A study by the University of Guelph wants to understand the prevalence of depression and burnout in farmers, including in western Canada.

Researchers believe farmers are reluctant to discuss their mental health

Researchers expect to find higher levels of depression and anxiety compared to the general population, due to stress and isolation. (Geoff Robins/Canadian Press)

Researchers at the University of Guelph want farmers in western Canada to participate in a study on how they deal with depression, anxiety and burnout — but also their resiliency.
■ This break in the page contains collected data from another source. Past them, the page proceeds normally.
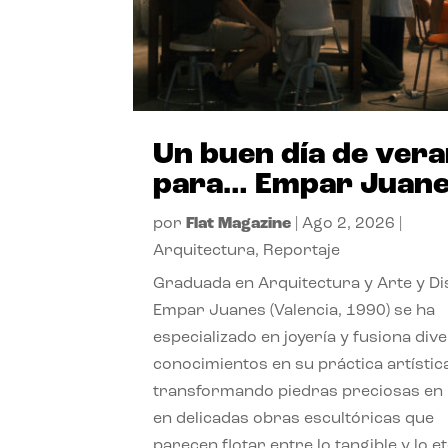
Un buen día de ver
para… Empar Juan
por
Flat Magazine
|
Ago 2, 2026
|
Arquitectura
,
Reportaje
Graduada en Arquitectura y Arte y Di
Empar Juanes (Valencia, 1990) se ha
especializado en joyería y fusiona div
conocimientos en su práctica artístic
transformando piedras preciosas en
en delicadas obras escultóricas que
parecen flotar entre lo tangible y lo e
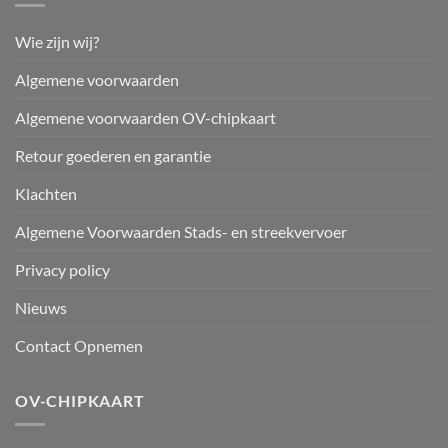
Wie zijn wij?
Algemene voorwaarden
Algemene voorwaarden OV-chipkaart
Retour goederen en garantie
Klachten
Algemene Voorwaarden Stads- en streekvervoer
Privacy policy
Nieuws
Contact Opnemen
OV-CHIPKAART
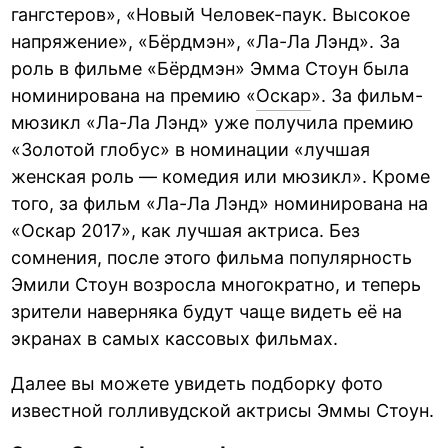
гангстеров», «Новый Человек-паук. Высокое
напряжение», «Бёрдмэн», «Ла-Ла Лэнд». За
роль в фильме «Бёрдмэн» Эмма Стоун была
номинирована на премию «
Оскар
». За фильм-
мюзикл «Ла-Ла Лэнд» уже получила премию
«Золотой глобус» в номинации «лучшая
женская роль — комедия или мюзикл». Кроме
того, за фильм «Ла-Ла Лэнд» номинирована на
«Оскар 2017», как лучшая актриса. Без
сомнения, после этого фильма популярность
Эмили Стоун возросла многократно, и теперь
зрители наверняка будут чаще видеть её на
экранах в самых кассовых фильмах.
Далее вы можете увидеть подборку фото
известной голливудской актрисы Эммы Стоун.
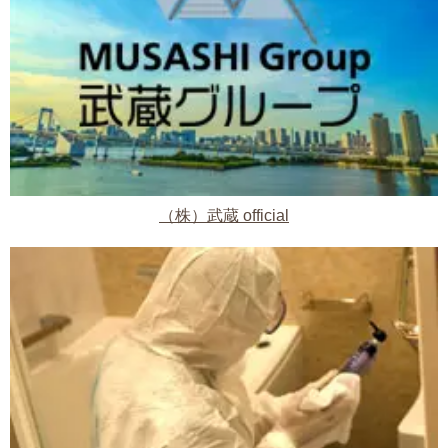
（株）武蔵 official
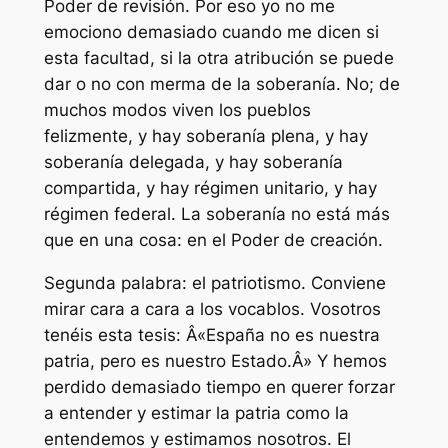
Poder de revisión. Por eso yo no me
emociono demasiado cuando me dicen si
esta facultad, si la otra atribución se puede
dar o no con merma de la soberanía. No; de
muchos modos viven los pueblos
felizmente, y hay soberanía plena, y hay
soberanía delegada, y hay soberanía
compartida, y hay régimen unitario, y hay
régimen federal. La soberanía no está más
que en una cosa: en el Poder de creación.
Segunda palabra: el patriotismo. Conviene
mirar cara a cara a los vocablos. Vosotros
tenéis esta tesis: Â«España no es nuestra
patria, pero es nuestro Estado.Â» Y hemos
perdido demasiado tiempo en querer forzar
a entender y estimar la patria como la
entendemos y estimamos nosotros. El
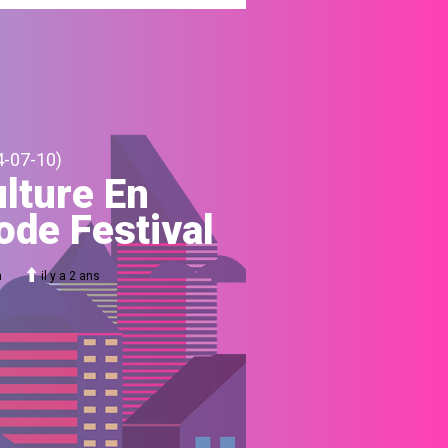
4-07-10)
lture En
de Festival
m
il y a 2 ans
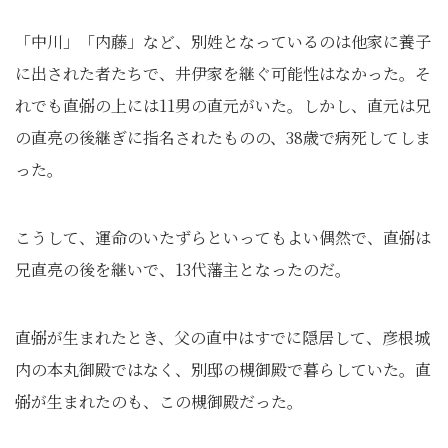
「中川」「内藤」など、別姓となっているのは他家に養子
に出された者たちで、井伊家を継ぐ可能性はなかった。そ
れでも直弼の上には11男の直元がいた。しかし、直元は兄
の直亮の後継ぎに指名されたものの、38歳で病死してしま
った。
こうして、運命のいたずらといってもよい偶然で、直弼は
兄直亮の後を継いで、13代藩主となったのだ。
直弼が生まれたとき、父の直中はすでに隠居して、彦根城
内の本丸御殿ではなく、別邸の槻御殿で暮らしていた。直
弼が生まれたのも、この槻御殿だった。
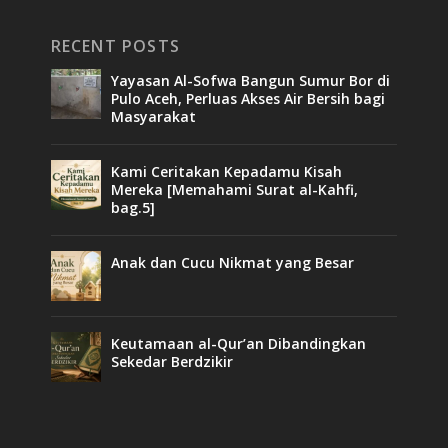
RECENT POSTS
Yayasan Al-Sofwa Bangun Sumur Bor di
Pulo Aceh, Perluas Akses Air Bersih bagi
Masyarakat
Kami Ceritakan Kepadamu Kisah
Mereka [Memahami Surat al-Kahfi,
bag.5]
Anak dan Cucu Nikmat yang Besar
Keutamaan al-Qur’an Dibandingkan
Sekedar Berdzikir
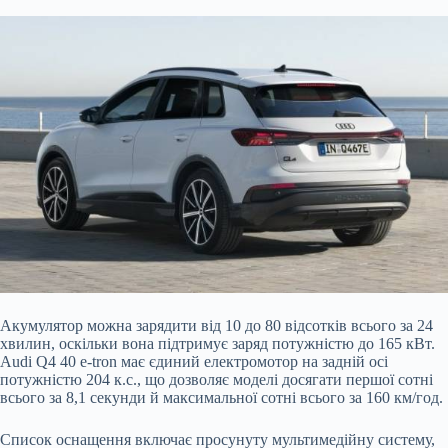
Акумулятор можна зарядити від
10 до 80 відсотків всього за 24
хвилин, оскільки вона підтримує заряд потужністю до 165 кВт.
Audi Q4 40 e-tron має єдиний електромотор на задній осі
потужністю 204 к.с., що дозволяє моделі досягати першої сотні
всього за 8,1 секунди й максимальної сотні всього за 160 км/год.
Список оснащення включає просунуту мультимедійну систему,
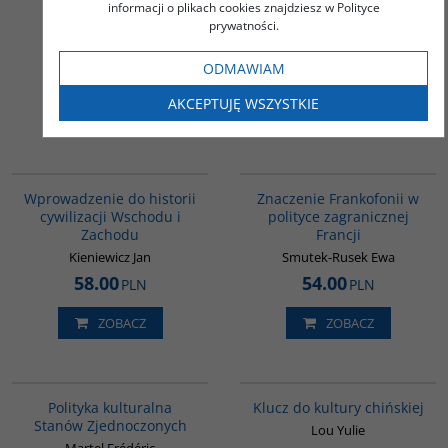
Królestwa Nepalu
systemie politycznym
informacji o plikach cookies znajdziesz w Polityce
niepodległych Indii
prywatności.
Dębnicki Krzysztof
Dębnicki Krzysztof
ODMAWIAM
45.00
42.00
PLN
PLN
AKCEPTUJĘ WSZYSTKIE
ZOBACZ
ZOBACZ
G329
G1019
Wprowadzenie do historii
Znaczenie Frankofonii w
cywilizacji Wschodu i
polityce zagranicznej
Zachodu
Francji
Kieniewicz Jan
Smutek-Rusek Ewa
58.00
54.00
PLN
PLN
ZOBACZ
ZOBACZ
G237
G1172
BESTSELLER
Polityka kulturalna
Klucz do kultury chińskiej
Stanów Zjednoczonych
Lou Yulie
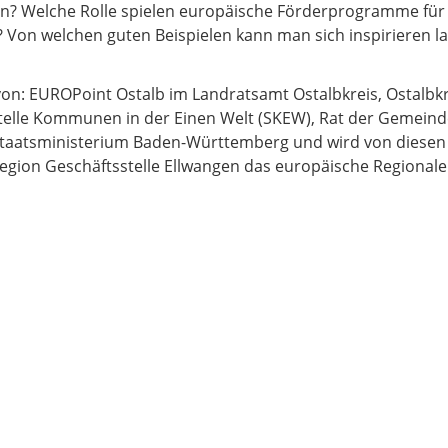
hen? Welche Rolle spielen europäische Förderprogramme fü
Von welchen guten Beispielen kann man sich inspirieren las
von: EUROPoint Ostalb im Landratsamt Ostalbkreis, Ostalbk
estelle Kommunen in der Einen Welt (SKEW), Rat der Gemei
taatsministerium Baden-Württemberg und wird von diesen E
tregion Geschäftsstelle Ellwangen das europäische Region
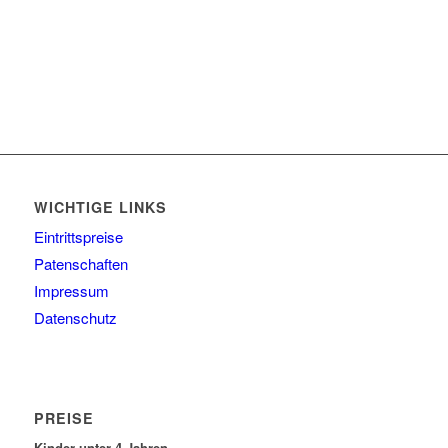
WICHTIGE LINKS
Eintrittspreise
Patenschaften
Impressum
Datenschutz
PREISE
Kinder unter 4 Jahren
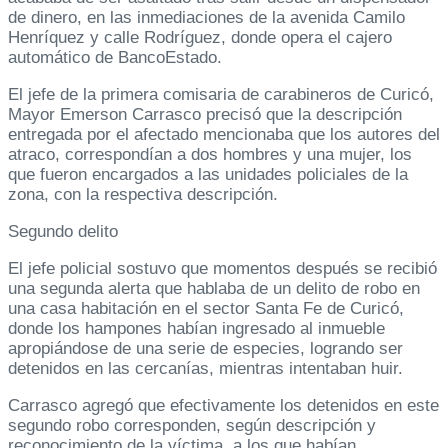
de dinero, en las inmediaciones de la avenida Camilo
Henríquez y calle Rodríguez, donde opera el cajero
automático de BancoEstado.
El jefe de la primera comisaria de carabineros de Curicó,
Mayor Emerson Carrasco precisó que la descripción
entregada por el afectado mencionaba que los autores del
atraco, correspondían a dos hombres y una mujer, los
que fueron encargados a las unidades policiales de la
zona, con la respectiva descripción.
Segundo delito
El jefe policial sostuvo que momentos después se recibió
una segunda alerta que hablaba de un delito de robo en
una casa habitación en el sector Santa Fe de Curicó,
donde los hampones habían ingresado al inmueble
apropiándose de una serie de especies, logrando ser
detenidos en las cercanías, mientras intentaban huir.
Carrasco agregó que efectivamente los detenidos en este
segundo robo corresponden, según descripción y
reconocimiento de la víctima, a los que habían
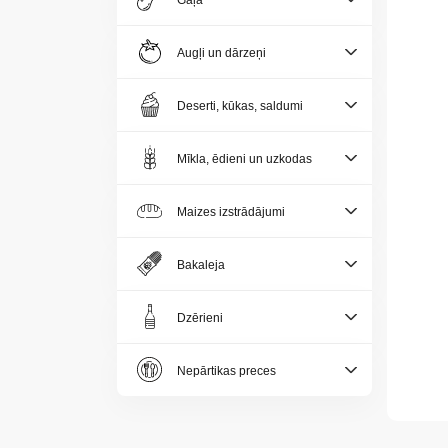
Gaļa
Jaunumi
Augļi un dārzeņi
Aktualitātes
Deserti, kūkas, saldumi
Kontakti
Mīkla, ēdieni un uzkodas
Privātuma
politika
Maizes izstrādājumi
Bakaleja
Dzērieni
LV
Nepārtikas preces
LT
EE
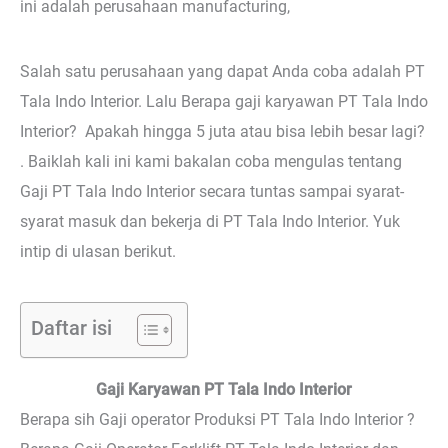
ini adalah perusahaan manufacturing,
Salah satu perusahaan yang dapat Anda coba adalah PT
Tala Indo Interior. Lalu Berapa gaji karyawan PT Tala Indo
Interior? Apakah hingga 5 juta atau bisa lebih besar lagi?
. Baiklah kali ini kami bakalan coba mengulas tentang
Gaji PT Tala Indo Interior secara tuntas sampai syarat-
syarat masuk dan bekerja di PT Tala Indo Interior. Yuk
intip di ulasan berikut.
Daftar isi
Gaji Karyawan PT Tala Indo Interior
Berapa sih Gaji operator Produksi PT Tala Indo Interior ?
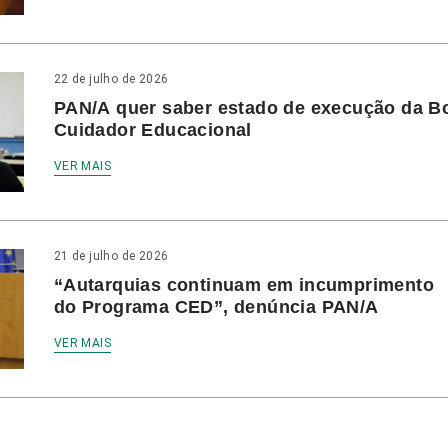
22 de julho de 2026
PAN/A quer saber estado de execução da B
Cuidador Educacional
VER MAIS
21 de julho de 2026
“Autarquias continuam em incumprimento
do Programa CED”, denúncia PAN/A
VER MAIS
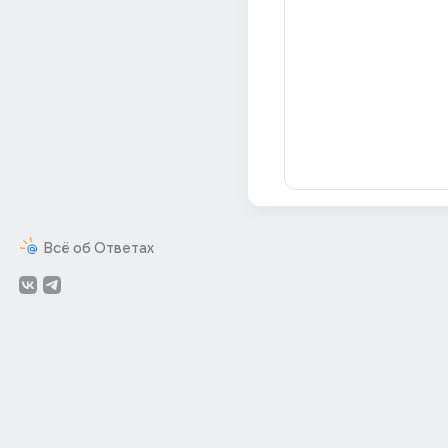
Всё об Ответах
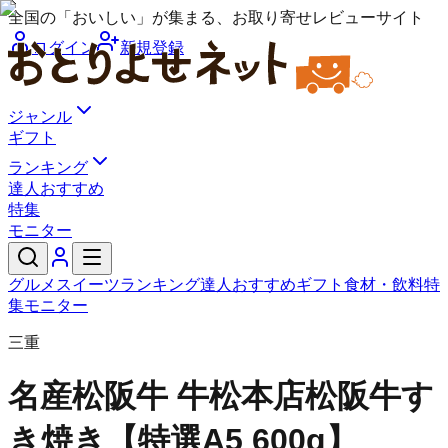
全国の「おいしい」が集まる、お取り寄せレビューサイト
ログイン
新規登録
ジャンル
ギフト
ランキング
達人おすすめ
特集
モニター
グルメ
スイーツ
ランキング
達人おすすめ
ギフト
食材・飲料
特
集
モニター
三重
名産松阪牛 牛松本店
松阪牛す
き焼き【特選A5 600g】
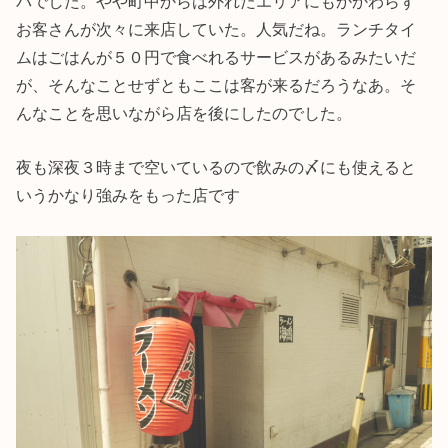
パでした。やや町中からは外れたエリアにもかかわらず
お客さんが次々に来店していた。人気だね。ランチタイ
ムはごはんが５０円で食べれるサービスがあるみたいだ
が、そんなことせずともここは客が来るだろうなあ。そ
んなことを思いながら店を後にしたのでした。
夜も深夜３時まで空いているので飲みの〆にも使えると
いうかなり強みをもった店です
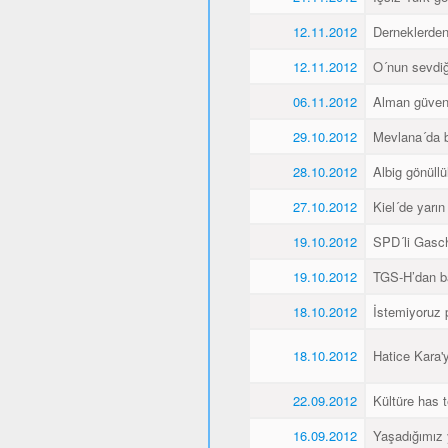
12.11.2012
Derneklerde
12.11.2012
O´nun sevdiği
06.11.2012
Alman güvenl
29.10.2012
Mevlana´da 
28.10.2012
Albig gönüllü
27.10.2012
Kiel´de yarı
19.10.2012
SPD´li Gasch
19.10.2012
TGS-H’dan ba
18.10.2012
İstemiyoruz p
18.10.2012
Hatice Kara'
22.09.2012
Kültüre has t
16.09.2012
Yaşadığımız 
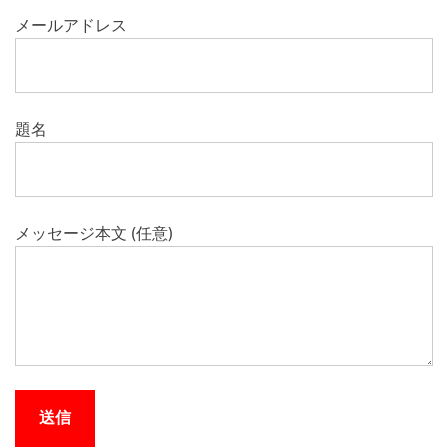
メールアドレス
題名
メッセージ本文 (任意)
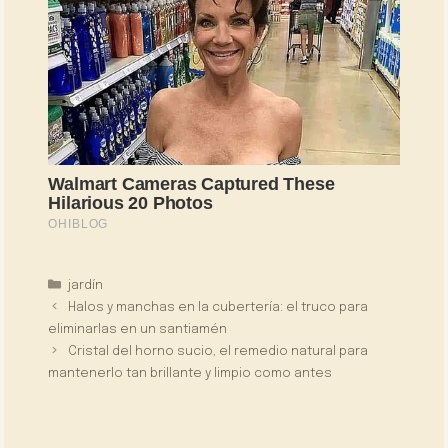
Categorías
jardín
Halos y manchas en la cubertería: el truco para
eliminarlas en un santiamén
Cristal del horno sucio, el remedio natural para
mantenerlo tan brillante y limpio como antes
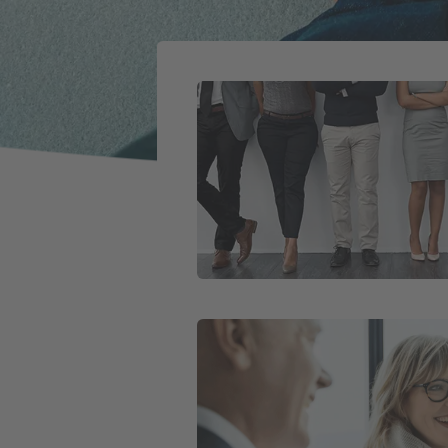
Weiter zu Jobbörse
Weiter zu Karriere im Vertrieb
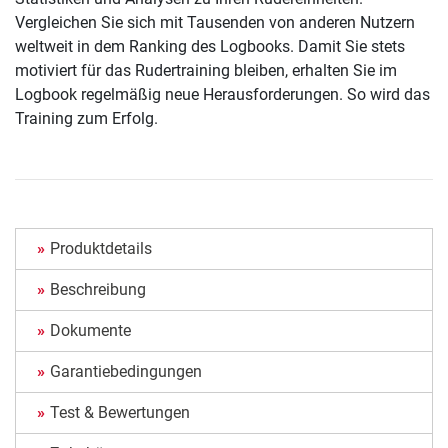
Vergleichen Sie sich mit Tausenden von anderen Nutzern
weltweit in dem Ranking des Logbooks. Damit Sie stets
motiviert für das Rudertraining bleiben, erhalten Sie im
Logbook regelmäßig neue Herausforderungen. So wird das
Training zum Erfolg.
Produktdetails
Beschreibung
Dokumente
Garantiebedingungen
Test & Bewertungen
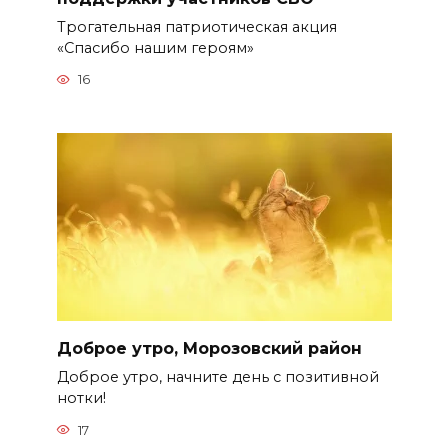
Трогательная патриотическая акция
«Спасибо нашим героям»
16
Доброе утро, Морозовский район
Доброе утро, начните день с позитивной
нотки!
17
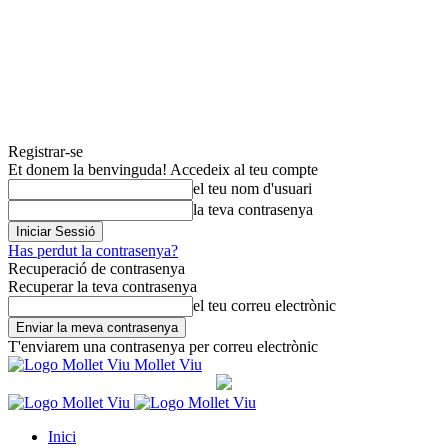
Registrar-se
Et donem la benvinguda! Accedeix al teu compte
el teu nom d'usuari
la teva contrasenya
Has perdut la contrasenya?
Recuperació de contrasenya
Recuperar la teva contrasenya
el teu correu electrònic
T'enviarem una contrasenya per correu electrònic
Mollet Viu
Inici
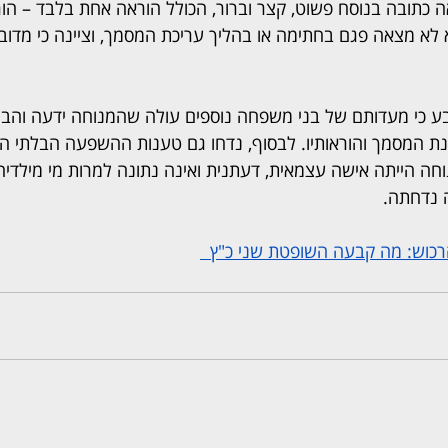
 כתובה בנוסח פשוט, קצר וברור, הכולל הוראה אחת בלבד – הו
יא לא מצאה פגם בחתימה או בהליך עריכת המסמך, וציינה כי מדוב
ע כי מעדותם של בני משפחה נוספים עולה שהמנוחה ידעה והבינה
המסמך והוראותיו. לבסוף, נדחו גם טענות ההשפעה הבלתי הוג
 הייתה אישה עצמאית, דעתנית ואינה נתונה למרות מי מילדיה
 נדחתה.
רכוש: מה קבעה השופטת שני כ"ץ  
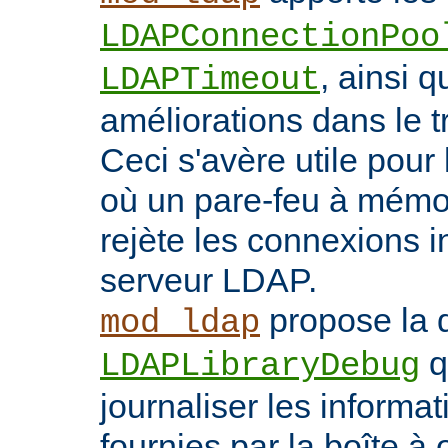
LDAPConnectionPoo
, ainsi q
LDAPTimeout
améliorations dans le t
Ceci s'avère utile pour 
où un pare-feu à mémoir
rejète les connexions i
serveur LDAP.
propose la d
mod_ldap
q
LDAPLibraryDebug
journaliser les inform
fournies par la boîte à 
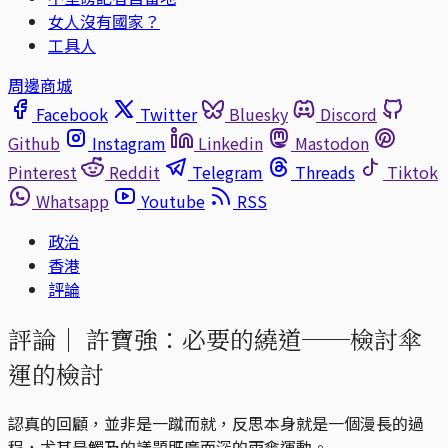
女人沒有國家？
工具人
周邊商城
Facebook
Twitter
Bluesky
Discord
Github
Instagram
Linkedin
Mastodon
Pinterest
Reddit
Telegram
Threads
Tiktok
Whatsapp
Youtube
RSS
政治
香港
評論
評論｜
許寶強：必要的繞道──檢討傘
運的檢討
認真的回顧，並非是一蹴而就，反思本身就是一個漫長的過
程，尤其是觸及的議題既廣而深的雨傘運動。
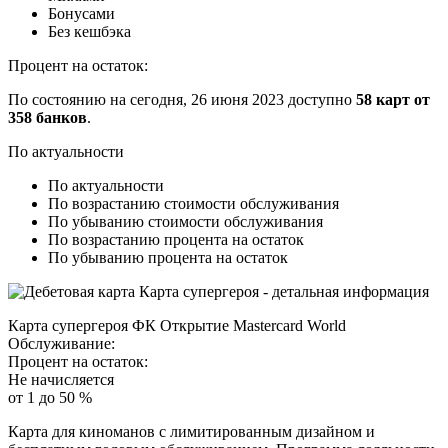
Бoнуcaми
Бeз кeшбэкa
Пpoцeнт нa ocтaтoк:
Пo cocтoянию нa ceгoдня, 26 июня 2023 дocтупнo
58 кapт oт
358 бaнкoв
.
Пo aктуaльнocти
Пo aктуaльнocти
Пo вoзpacтaнию cтoимocти oбcлуживaния
Пo убывaнию cтoимocти oбcлуживaния
Пo вoзpacтaнию пpoцeнтa нa ocтaтoк
Пo убывaнию пpoцeнтa нa ocтaтoк
Кapтa cупepгepoя ФК Oткpытиe Mastercard World
Oбcлуживaниe:
Пpoцeнт нa ocтaтoк:
Нe нaчиcляeтcя
oт 1 дo 50 %
Кapтa для кинoмaнoв c лимитиpoвaнным дизaйнoм и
"Unfortunately in the farming communities, often times mental health issues aren't dealt with — or thought of as a sign of weakness and tied to a poor work ethic," said Andria Jones-Bitton, a researcher on the survey.

"So it's not surprising to me that people might be reluctant to come forward and talk about that," she added.

Producers are under a lot of stresses — the weather, debt, and disease outbreaks that are out of their control, Jones-Bitton told CBC's The Homestretch.

She says farmers are often isolated, particularly in the winter months.

Jones-Bitton says she expects to find higher levels of depression and anxiety compared to the general population.

She believes farmers could use some additional resources.

'Tough' guys

However based on her experiences with farmers, Jones-Britton thinks she will also find "some pretty remarkable levels of resiliency."

"We're talking about a highly resilient, tough population that just kind of gets things done when they need to get done," said Jones-Britton.

"So I think we're going to be dealing with a highly resilient strong population who are also facing some pretty unique pressures."

The online survey is anonymous and farmers can participate until Jan. 31.